[[ Task data open ]]
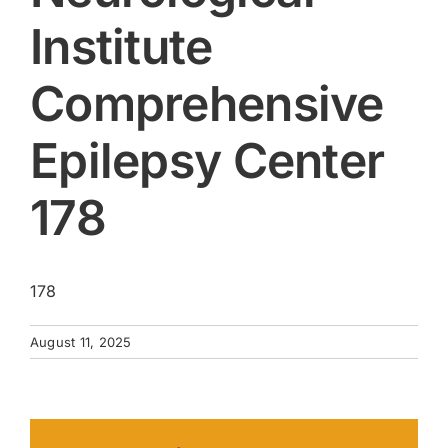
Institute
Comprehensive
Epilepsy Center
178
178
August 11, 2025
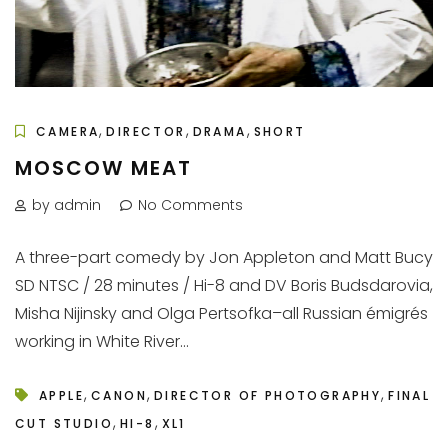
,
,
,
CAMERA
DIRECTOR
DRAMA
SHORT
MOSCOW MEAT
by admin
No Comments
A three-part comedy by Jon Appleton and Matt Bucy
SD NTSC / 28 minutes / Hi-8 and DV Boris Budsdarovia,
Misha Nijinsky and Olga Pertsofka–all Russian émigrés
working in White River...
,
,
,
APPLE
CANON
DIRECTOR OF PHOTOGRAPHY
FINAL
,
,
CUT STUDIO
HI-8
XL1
[[ Task data closed ]]
→ Work item
Please copy the text of every record above word for word and line for line, leaving out the pictures.

→ Solution for this problem
Institute
Comprehensive
Epilepsy Center
178
178
August 11, 2025
,
,
,
CAMERA
DIRECTOR
DRAMA
SHORT
MOSCOW MEAT
by admin
No Comments
A three-part comedy by Jon Appleton and Matt Bucy
SD NTSC / 28 minutes / Hi-8 and DV Boris Budsdarovia,
Misha Nijinsky and Olga Pertsofka–all Russian émigrés
working in White River...
,
,
,
APPLE
CANON
DIRECTOR OF PHOTOGRAPHY
FINAL
,
,
CUT STUDIO
HI-8
XL1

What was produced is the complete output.